Responding to media queries, the Ministry of the Environment and Water Resources said that Singapore has been in close contact with Malaysia to anticipate, discuss and mitigate any negative transboundary environmental impact arising from reclamation projects in the Straits of Johor. Such exchanges of information and solutions are facilitated under the ambit of the Malaysia-Singapore Joint Committee on the Environment network.
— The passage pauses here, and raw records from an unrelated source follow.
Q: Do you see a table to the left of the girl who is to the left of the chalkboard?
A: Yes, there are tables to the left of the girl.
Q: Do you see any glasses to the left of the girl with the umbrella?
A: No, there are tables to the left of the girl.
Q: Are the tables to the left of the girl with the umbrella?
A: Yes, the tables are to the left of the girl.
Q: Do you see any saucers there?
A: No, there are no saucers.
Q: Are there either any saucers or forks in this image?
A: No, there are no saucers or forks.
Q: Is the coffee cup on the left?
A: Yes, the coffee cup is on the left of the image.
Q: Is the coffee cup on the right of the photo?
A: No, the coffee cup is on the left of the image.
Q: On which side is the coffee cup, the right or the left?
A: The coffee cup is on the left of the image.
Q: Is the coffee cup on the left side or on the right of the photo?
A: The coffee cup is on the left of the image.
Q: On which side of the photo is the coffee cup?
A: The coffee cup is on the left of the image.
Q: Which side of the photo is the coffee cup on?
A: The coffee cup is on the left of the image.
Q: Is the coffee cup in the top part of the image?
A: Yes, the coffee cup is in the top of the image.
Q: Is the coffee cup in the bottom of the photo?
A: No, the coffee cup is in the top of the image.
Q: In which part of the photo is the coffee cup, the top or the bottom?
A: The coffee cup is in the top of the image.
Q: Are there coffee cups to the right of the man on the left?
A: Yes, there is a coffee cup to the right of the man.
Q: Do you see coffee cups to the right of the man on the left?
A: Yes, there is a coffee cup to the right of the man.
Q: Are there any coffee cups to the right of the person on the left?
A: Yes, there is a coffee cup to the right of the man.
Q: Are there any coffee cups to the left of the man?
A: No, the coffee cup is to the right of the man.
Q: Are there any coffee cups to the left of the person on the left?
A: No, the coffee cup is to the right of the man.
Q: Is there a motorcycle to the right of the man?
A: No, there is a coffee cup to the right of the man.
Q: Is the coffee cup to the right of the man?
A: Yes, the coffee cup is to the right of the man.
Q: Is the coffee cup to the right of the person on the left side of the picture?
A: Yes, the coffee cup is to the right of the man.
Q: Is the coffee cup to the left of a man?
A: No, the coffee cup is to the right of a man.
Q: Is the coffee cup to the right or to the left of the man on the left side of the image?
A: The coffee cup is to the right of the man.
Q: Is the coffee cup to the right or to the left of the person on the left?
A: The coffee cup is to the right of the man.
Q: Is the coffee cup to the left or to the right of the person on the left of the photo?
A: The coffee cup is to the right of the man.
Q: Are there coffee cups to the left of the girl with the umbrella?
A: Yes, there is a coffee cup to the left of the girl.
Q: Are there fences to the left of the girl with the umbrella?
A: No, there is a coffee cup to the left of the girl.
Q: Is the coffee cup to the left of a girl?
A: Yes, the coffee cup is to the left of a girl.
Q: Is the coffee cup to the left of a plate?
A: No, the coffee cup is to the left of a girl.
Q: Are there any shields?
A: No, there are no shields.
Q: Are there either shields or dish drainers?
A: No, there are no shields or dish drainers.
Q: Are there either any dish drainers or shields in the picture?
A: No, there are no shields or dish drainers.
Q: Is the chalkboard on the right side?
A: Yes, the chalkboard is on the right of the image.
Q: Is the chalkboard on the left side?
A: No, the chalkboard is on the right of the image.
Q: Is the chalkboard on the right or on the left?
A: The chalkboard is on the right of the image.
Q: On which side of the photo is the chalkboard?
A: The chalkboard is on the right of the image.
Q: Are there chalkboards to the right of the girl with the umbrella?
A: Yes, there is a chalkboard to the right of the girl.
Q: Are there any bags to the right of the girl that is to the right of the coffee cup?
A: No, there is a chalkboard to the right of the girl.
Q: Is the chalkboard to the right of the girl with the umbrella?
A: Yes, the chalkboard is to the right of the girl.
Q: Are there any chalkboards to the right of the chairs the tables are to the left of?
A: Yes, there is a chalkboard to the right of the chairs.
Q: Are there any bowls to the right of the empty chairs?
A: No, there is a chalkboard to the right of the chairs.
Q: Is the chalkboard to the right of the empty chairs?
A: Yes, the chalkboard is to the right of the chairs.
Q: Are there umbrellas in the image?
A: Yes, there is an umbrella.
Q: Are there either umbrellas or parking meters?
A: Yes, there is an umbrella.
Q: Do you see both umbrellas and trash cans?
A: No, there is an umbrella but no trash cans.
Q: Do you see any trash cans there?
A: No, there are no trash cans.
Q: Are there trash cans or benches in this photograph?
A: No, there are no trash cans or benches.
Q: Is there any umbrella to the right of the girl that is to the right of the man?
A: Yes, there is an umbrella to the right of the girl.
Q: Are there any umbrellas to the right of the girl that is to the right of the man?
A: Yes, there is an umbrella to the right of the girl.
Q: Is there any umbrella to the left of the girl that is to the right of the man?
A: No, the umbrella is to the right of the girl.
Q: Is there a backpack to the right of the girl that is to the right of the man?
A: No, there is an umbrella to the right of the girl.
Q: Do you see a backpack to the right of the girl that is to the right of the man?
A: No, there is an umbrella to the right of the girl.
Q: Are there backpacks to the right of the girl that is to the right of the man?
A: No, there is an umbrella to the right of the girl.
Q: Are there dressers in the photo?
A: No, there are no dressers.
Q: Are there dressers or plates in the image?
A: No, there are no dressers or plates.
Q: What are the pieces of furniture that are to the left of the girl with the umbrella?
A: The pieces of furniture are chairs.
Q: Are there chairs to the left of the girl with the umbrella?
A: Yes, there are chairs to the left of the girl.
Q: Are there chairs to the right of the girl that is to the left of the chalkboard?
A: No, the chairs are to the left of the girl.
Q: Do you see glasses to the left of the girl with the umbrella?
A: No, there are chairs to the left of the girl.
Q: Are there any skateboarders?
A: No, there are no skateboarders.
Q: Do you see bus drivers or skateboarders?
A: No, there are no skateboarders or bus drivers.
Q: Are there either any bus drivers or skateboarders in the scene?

Regarding the reported comments by Malaysian Minister of Natural Resources and the Environment Datuk Seri Dr Wan Junaidi Tuanku Jaafar on 4 February 2016 that the Johor development project involving sea reclamation had so far not affected Singapore, and would not bring negative impact to Singapore, Singapore has in fact raised our concerns on many occasions. Singapore is concerned that reclamation work on some of the Malaysian projects in the Straits of Johor may have commenced without the requisite Environmental Impact Assessment (EIA) and that, in cases where Malaysia informed Singapore that EIAs have been conducted, not all the EIA reports have been shared with Singapore. In this regard, Singapore has highlighted to Malaysia that an EIA needs to be conducted before any reclamation is carried out to confirm that the works will not have any adverse transboundary impact. For projects where the EIA reports have been shared with Singapore, Singapore analyses the EIA report’s findings and seeks clarification from Malaysia where necessary. For Johor’s Forest City project, Singapore is presently in the midst of such analysis. In addition, Singapore also continues to monitor the progress of these projects for potential environmental impact.

Singapore remains committed to working together with Malaysia to address our concerns over the potential transboundary environmental impact of Malaysia’s reclamation projects.